I began to research everything about everything about EVERYTHING about babies and pregnancy and... I forgot to do the most important thing.
I forgot to thank God for His marvelous blessing and ask for His wisdom and guidance during this time. I felt like such a fool, like such a... child. It was then that I got a clear glimpse of what I was getting myself into. Here, I had been demanding God's attention and blessing for months, much like my child will demand mine. Yet, I hadn't thanked Him for being so loving and blessing me, much like I'm sure my children will do to me. They'll start out immature, demanding, and panic at every turn. With love, support, and some lessons learned the hard way, I hope that they will become mature, patient, wise Christian adults.
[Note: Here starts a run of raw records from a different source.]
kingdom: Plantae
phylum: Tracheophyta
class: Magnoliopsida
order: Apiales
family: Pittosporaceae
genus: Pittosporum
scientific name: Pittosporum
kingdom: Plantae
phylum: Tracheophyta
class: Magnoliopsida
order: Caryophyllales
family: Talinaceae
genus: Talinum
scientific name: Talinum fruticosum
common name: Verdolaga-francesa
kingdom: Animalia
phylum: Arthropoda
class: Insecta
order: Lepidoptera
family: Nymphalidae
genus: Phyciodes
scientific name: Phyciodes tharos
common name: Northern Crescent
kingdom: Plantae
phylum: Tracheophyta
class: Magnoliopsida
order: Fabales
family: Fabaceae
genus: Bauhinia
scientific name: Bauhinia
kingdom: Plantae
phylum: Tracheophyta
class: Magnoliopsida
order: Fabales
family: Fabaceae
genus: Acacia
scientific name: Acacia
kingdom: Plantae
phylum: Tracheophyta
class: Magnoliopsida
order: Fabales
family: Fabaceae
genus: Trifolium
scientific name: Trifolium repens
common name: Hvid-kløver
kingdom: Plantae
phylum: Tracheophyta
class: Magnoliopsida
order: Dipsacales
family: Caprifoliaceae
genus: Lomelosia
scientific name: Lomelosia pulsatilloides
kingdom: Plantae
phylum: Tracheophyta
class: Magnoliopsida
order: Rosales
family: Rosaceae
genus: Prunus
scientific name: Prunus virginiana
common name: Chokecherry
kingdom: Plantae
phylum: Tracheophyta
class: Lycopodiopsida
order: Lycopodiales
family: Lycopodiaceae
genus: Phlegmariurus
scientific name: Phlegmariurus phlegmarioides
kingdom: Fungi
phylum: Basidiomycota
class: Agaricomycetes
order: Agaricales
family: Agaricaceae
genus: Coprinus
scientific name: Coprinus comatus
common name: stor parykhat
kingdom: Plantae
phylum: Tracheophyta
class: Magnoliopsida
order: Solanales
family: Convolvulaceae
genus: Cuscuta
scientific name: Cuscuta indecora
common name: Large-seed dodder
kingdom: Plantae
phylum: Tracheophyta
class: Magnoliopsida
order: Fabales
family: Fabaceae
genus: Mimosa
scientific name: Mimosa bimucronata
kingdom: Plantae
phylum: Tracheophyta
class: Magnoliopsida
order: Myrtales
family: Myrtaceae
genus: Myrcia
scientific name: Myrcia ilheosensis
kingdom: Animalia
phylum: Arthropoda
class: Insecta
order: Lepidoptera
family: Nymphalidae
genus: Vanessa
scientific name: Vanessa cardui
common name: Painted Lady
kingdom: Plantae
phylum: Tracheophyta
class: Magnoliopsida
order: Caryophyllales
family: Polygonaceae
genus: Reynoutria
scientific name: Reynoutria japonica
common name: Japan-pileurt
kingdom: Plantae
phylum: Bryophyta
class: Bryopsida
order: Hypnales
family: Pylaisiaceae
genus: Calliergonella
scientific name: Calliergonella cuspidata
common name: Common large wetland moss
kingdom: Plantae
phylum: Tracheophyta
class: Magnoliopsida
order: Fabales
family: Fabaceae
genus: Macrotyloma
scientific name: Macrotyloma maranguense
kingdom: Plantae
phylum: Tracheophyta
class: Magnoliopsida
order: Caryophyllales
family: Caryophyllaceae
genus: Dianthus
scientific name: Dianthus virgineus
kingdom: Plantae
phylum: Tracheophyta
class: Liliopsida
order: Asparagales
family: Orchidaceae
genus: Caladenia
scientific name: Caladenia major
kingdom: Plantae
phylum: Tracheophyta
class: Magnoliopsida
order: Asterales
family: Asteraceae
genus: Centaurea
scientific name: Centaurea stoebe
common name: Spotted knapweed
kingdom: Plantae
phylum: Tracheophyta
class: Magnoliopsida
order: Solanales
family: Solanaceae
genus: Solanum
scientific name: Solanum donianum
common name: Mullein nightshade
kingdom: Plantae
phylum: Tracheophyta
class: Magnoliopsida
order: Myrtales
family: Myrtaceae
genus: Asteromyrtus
With a lot of work and a LOT of patience, God will turn me into one also.
Now that I've heard the baby's heartbeat on the Doppler, I felt safe announcing it to the world. My first Ultrasound will be on 1/7. My first picture of the little one God has blessed us with. I can't wait to start this thrilling, joyous, sometimes terrifying journey. I know it's going to be a serious learning experience for both of us!